I won't provide a load of context, as I don't think it's necessary: my question is fundamentally about a function $M$ of the antisymmetric field strength tensor with components $F_{ab}$; antisymmetry tells us that $F_{ab} + F_{ba}=0$. The author tells us that the partial derivatives of any function $M$ with respect to the field strength are defined by
$\delta M = \frac{1}{2}\frac{\partial M}{\partial F_{ab}}\delta F_{ab}$,
where $\delta M$ and $\delta F_{\mu\nu}$ denote variations of the function $M$ and the field strength tensor, respectively. (The ultimate aim here is to vary an action involving such a function $M$ under an integral over an arbitrary number of spatial dimensions.)
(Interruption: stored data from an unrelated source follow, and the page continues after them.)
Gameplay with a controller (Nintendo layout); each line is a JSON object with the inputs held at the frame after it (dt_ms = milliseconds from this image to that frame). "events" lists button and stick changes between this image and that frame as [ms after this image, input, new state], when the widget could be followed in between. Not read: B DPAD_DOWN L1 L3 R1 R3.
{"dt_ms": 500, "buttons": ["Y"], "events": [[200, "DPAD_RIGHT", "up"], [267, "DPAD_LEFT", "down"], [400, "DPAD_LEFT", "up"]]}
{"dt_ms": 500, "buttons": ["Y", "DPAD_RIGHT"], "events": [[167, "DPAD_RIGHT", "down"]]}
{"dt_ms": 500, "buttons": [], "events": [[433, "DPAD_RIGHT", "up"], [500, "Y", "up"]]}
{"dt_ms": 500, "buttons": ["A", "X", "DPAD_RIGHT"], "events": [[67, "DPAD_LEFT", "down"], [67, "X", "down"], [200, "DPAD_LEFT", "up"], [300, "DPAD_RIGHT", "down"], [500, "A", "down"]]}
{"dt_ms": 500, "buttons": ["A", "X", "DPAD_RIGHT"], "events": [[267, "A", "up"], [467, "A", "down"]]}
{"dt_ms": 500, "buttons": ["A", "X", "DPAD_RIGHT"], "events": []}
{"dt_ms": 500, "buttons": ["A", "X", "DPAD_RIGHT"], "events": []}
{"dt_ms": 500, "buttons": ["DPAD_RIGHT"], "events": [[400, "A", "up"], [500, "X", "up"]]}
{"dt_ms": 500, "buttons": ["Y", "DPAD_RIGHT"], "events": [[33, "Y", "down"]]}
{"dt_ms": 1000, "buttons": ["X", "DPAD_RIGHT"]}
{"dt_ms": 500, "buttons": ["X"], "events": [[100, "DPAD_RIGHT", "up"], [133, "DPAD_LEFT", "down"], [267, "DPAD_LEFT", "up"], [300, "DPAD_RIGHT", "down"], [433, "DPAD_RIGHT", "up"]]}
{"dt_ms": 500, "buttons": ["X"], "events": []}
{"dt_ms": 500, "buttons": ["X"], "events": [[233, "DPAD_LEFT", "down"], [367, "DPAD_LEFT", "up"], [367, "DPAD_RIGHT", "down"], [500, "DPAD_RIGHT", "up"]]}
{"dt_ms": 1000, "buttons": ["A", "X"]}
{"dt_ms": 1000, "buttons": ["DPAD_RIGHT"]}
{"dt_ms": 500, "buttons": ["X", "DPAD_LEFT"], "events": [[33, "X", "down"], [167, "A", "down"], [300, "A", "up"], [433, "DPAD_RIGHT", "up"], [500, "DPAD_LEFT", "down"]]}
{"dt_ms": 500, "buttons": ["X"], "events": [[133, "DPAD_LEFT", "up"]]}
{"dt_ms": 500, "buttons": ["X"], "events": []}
My question is then: why are the partial derivatives defined in this way? Why the factor of $1/2$? I've been playing around with this, and while I suspect it's something to do with the antisymmetry property, I've not been able to convince myself why exactly this is the case. Any thoughts anyone has to offer on this would be much appreciated.
 A: $M$ looks like this: $M(u) = (F_{12}(u),\dots,F_{1n}(u),F_{23}(u),\dots F_{2n}(u)),\dots ,F_{nn}(u))$
$M(u) = (F_{12}(u),F_{21}(u),\dots) = (F_{12}(u),-F_{12}(u),\dots)$ doesn't make much sense.
then the first variation: $\delta M(u) = \frac{d}{d\epsilon} M(F_{12}(u+\epsilon v),\dots,F_{nn}(u+\epsilon v))\big|_{\epsilon = 0}$ 
using the chain rule:
$$\delta M(u) = \sum_{a=1}^n\sum_{b\leq a}\frac{\partial M}{\partial F_{ab}} \frac{d}{d\epsilon} F_{ab}(u+\epsilon v)\big|_{\epsilon = 0} = \sum_{a=1}^n\sum_{b\leq a}\frac{\partial M}{\partial F_{ab}} \delta F_{ab}(u)$$
therefore:
\begin{align}
\delta M &= \sum_{a=1}^n\sum_{b< a}\frac{\partial M}{\partial F_{ab}}\delta F_{ab}\\
&= \frac{1}{2} (\sum_{a=1}^n\sum_{b< a}\frac{\partial M}{\partial F_{ab}}\delta F_{ab} + \sum_{a=1}^n\sum_{b< a}\frac{\partial M}{\partial F_{ab}}\delta F_{ab})\\
&= \frac{1}{2} (\sum_{a=1}^n\sum_{b< a}\frac{\partial M}{\partial F_{ab}}\delta F_{ab} + \sum_{b=1}^n\sum_{a< b}\frac{\partial M}{\partial F_{ba}}\delta F_{ba})\\
&= \frac{1}{2} (\sum_{a=1}^n\sum_{b< a}\frac{\partial M}{\partial F_{ab}}\delta F_{ab} - \sum_{b=1}^n\sum_{a< b}\frac{\partial M}{\partial F_{ab}}\delta F_{ba})\\
&= \frac{1}{2} (\sum_{a=1}^n\sum_{b< a}\frac{\partial M}{\partial F_{ab}}\delta F_{ab} + \sum_{b=1}^n\sum_{a< b}\frac{\partial M}{\partial F_{ab}}\delta F_{ab})\\
&= \frac{1}{2} \sum_{a=1}^n\sum_{b =1}^n\frac{\partial M}{\partial F_{ab}}\delta F_{ab}\\
&= \frac{1}{2} \frac{\partial M}{\partial F_{ab}}\delta F_{ab}\\
\end{align}
Notice that because of the asymmetry $F_{aa} = -F_{aa} \Rightarrow F_{aa} = 0$